Thursday, September 17, 2009

A little story

A picture of the opposite of what I've experienced in my relationships.

I don’t pretend to be a fucking expert on relationships. In fact, I’m probably the go-to person for how to get out of one with the least self respect and sense of self. On a side note, it just occurred to me that I might make a great addition to an imaginary show called “The Housewives of Thurston County” if anyone ever marries my ass and those shows still depict vacuous, moneygrabbing hoes. Of course that edition would have to involve a lot of dreadlocks and overweight lesbians, but who am I to judge? They’ll only make me prettier by comparison.

So I dated this guy once. The relationship lasted 4 years, with some extra “dating” in between the last 3 since we broke up. We met when I had a boyfriend, and also broke up when I had a boyfriend so I guess that’s why they call karma a bitch. I’m a big fan of having my cake and blowing it too, but Mike was having none of that.
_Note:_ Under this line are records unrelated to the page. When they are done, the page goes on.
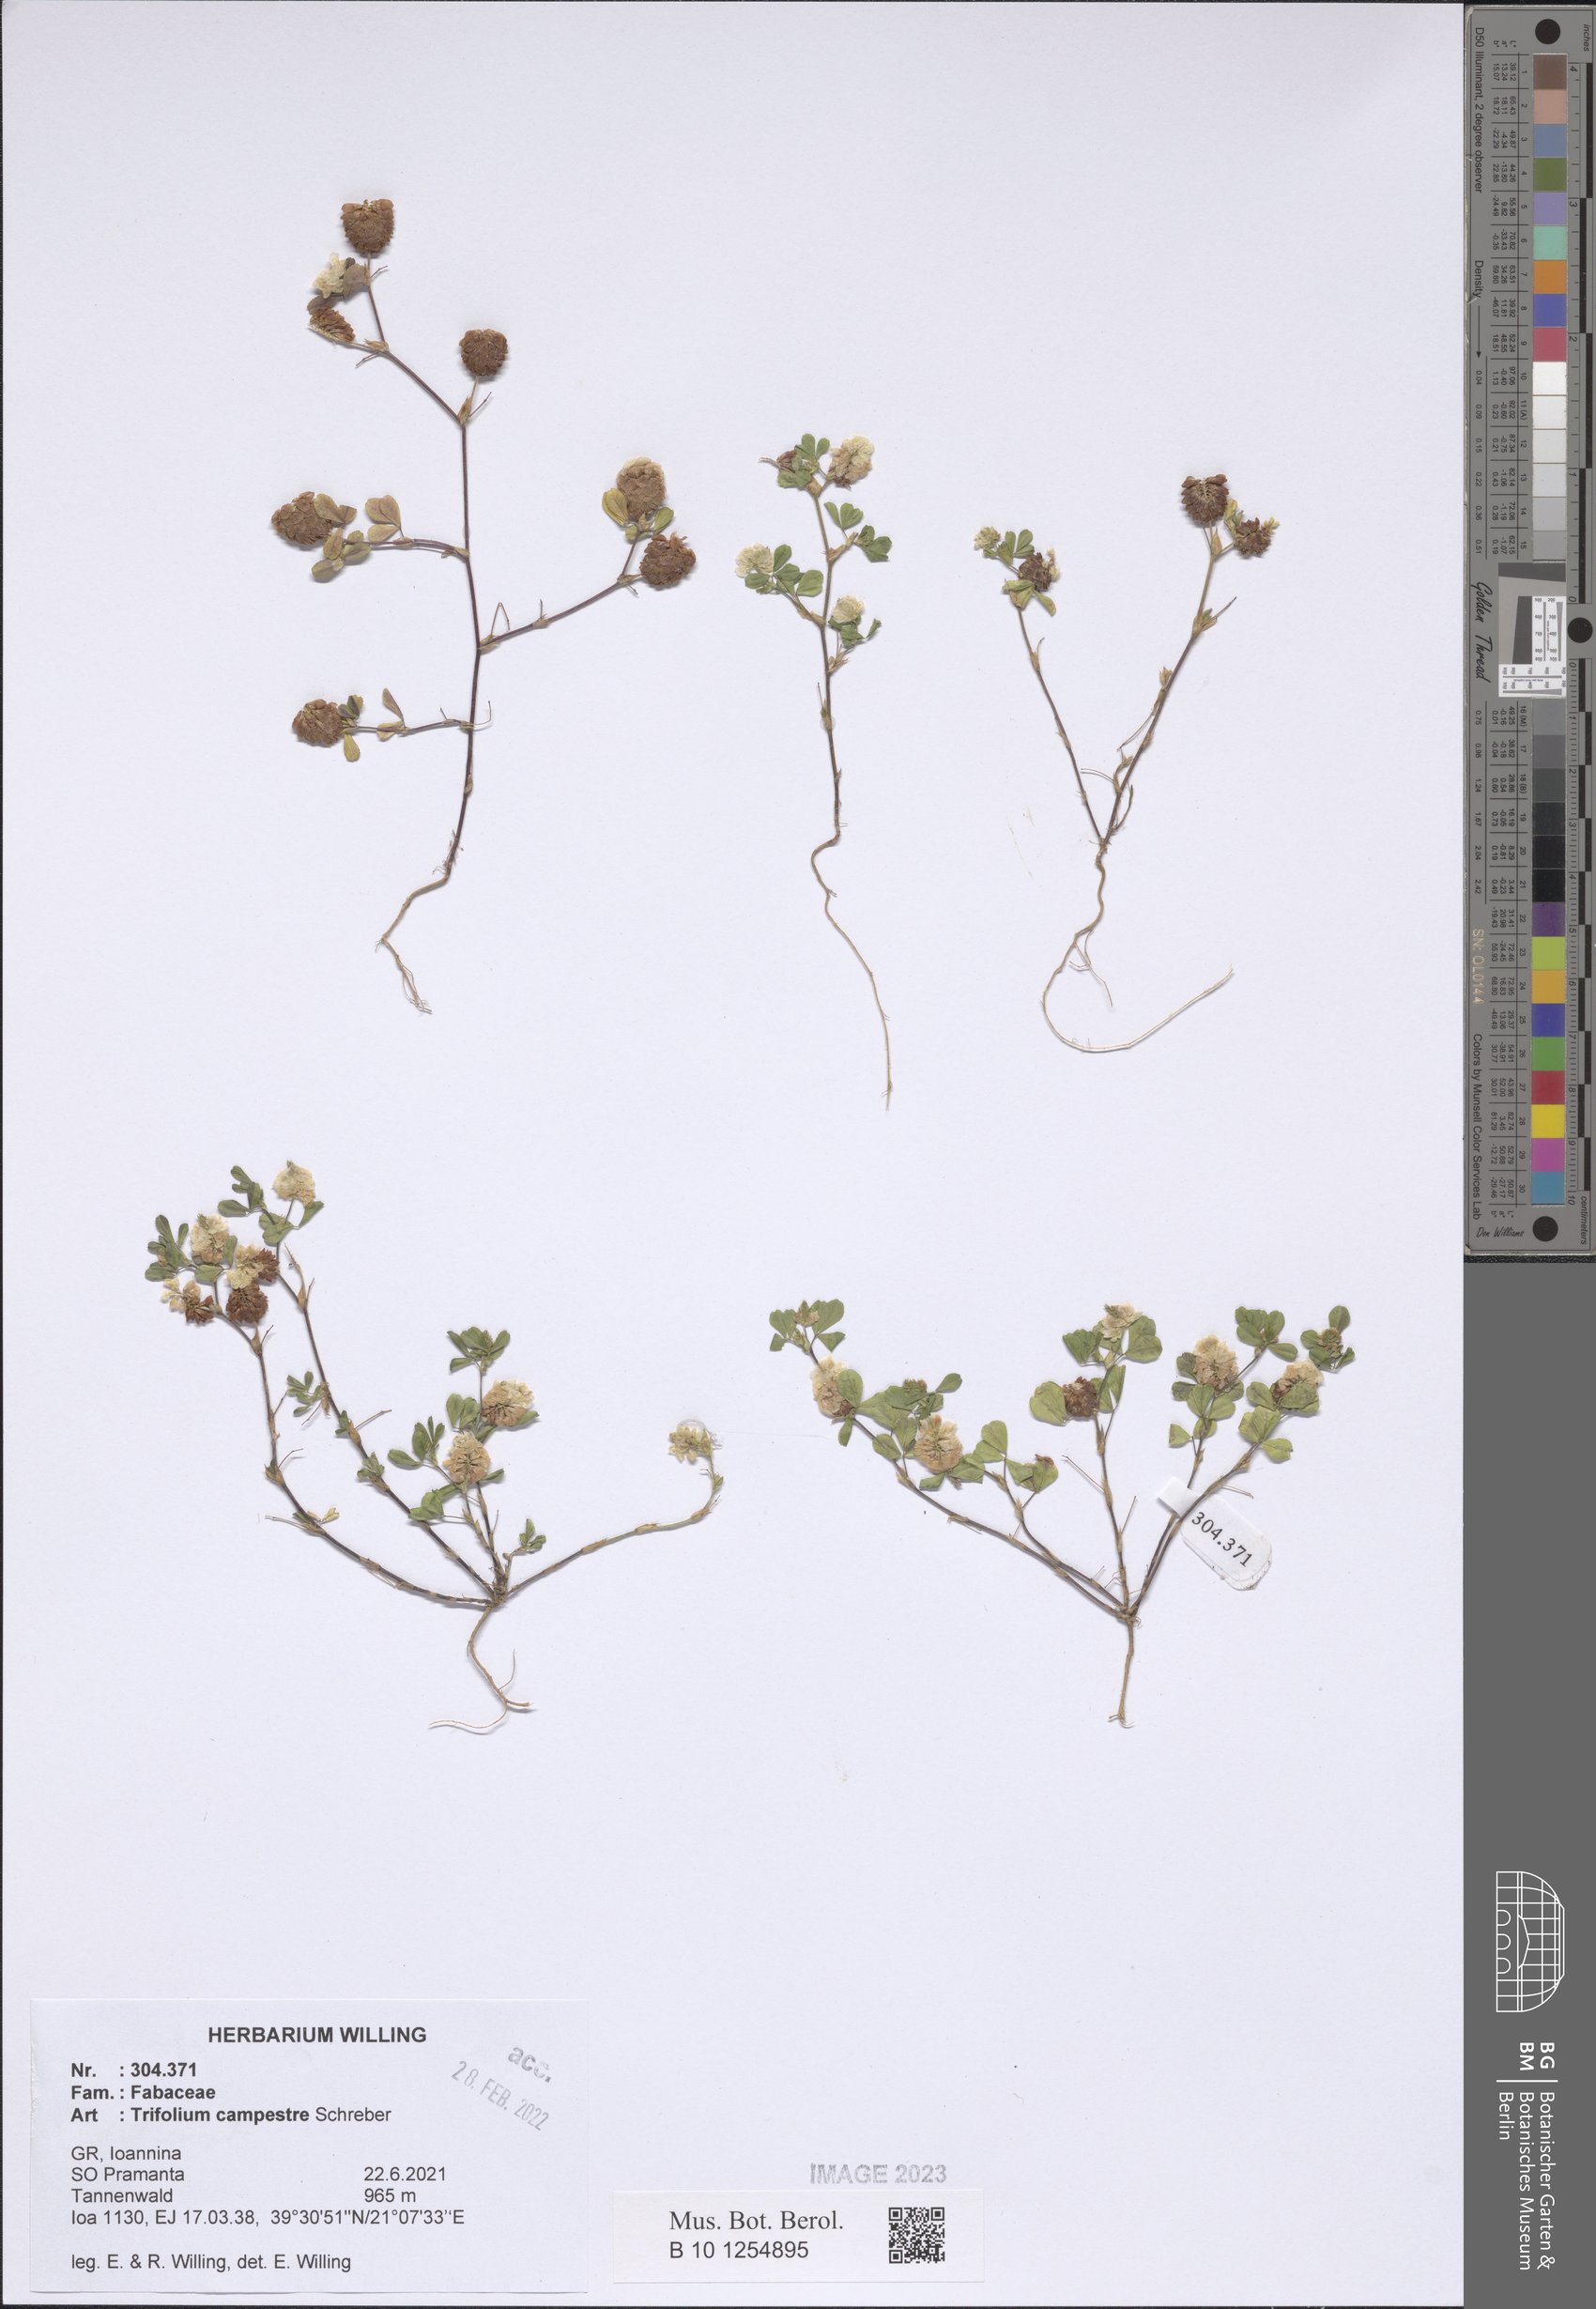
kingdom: Plantae
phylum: Tracheophyta
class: Magnoliopsida
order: Fabales
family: Fabaceae
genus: Trifolium
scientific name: Trifolium campestre
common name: Field clover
He was all like “Sarah, why are you acting like such a cranky, princess skank?” To which I replied, “YOU KNEW WHAT THIS WAS.”

Our affair has had a few very special markers in the last decade. My favorite was when we basically lived together but still paid rent on respective apartments to be “independent, right honey?”, and he would never hang out with me because he wanted to play intermural basketball all the time. One night, he told me he was going to hang out with some of the guys from his team, but because I was a 21 years old crazy asshole I heard “I’m gonna go bang some skanks that are way hotter than you and I don’t love you at all.” So I took it upon myself to chuck the deep fryer that he was so proud of onto his carpet and knock over some pictures. I’ll never know why people don’t find things like this attractive in a woman. There’s nothing like fishstick flavored carpet to get your libido riled up.

It’s only been in the last year or so that I realized just exactly what it was that attracted me to him. He’s a sorcerer. I shit you not, he has a very specific set of hand signals that sets young naive bitches into a frenzy whenever they come across his sexy ass. Here are examples:

After many years of trying to figure out why we were ever together, I realized that it HAD to do with the hypnotic tips of his fingers. Pointing this way and that when the occasion called for it, making an otherwise normal picture something worthy of a whiteboy-hand sign-hall of fame. This man, he was bewitching.

Much to my chagrin, he started dating someone last year. I say much to my chagrin, but really I mean that I was fucking pregnant and couldn’t care less as long as he was getting laid and not bothering me.

We started talking again after I shat the baby out of my lady parts, and he told me all about his current (or last? or almost ending?) relationship. I was all about discussing the nuances of girlfriends until I just recently saw pictures of her. WHAT IN THE HOLY HELL, MIKE. I’ve been assured by his hot-as-fuck BFF Katie that she’s pretty from the waist down, but really? She looks like she might well have been on the Death Star when it exploded, and they tried their level best to reconstruct her face…and it didn’t quite work out. Mark Hammill knows what the fuck I mean, you motorcycle crashing motherfucker.

He was cute, and then he looked like the inside of a hookers butthole.

Anyway, so then this was my conclusion:

I'm just sayin, they are identical. Welcome to the next 20 years.

This post was actually going to elaborate on who I THINK he should be dating, but there’s really no way I can make anything I say more funny than that picture. So I’m saying goodnight.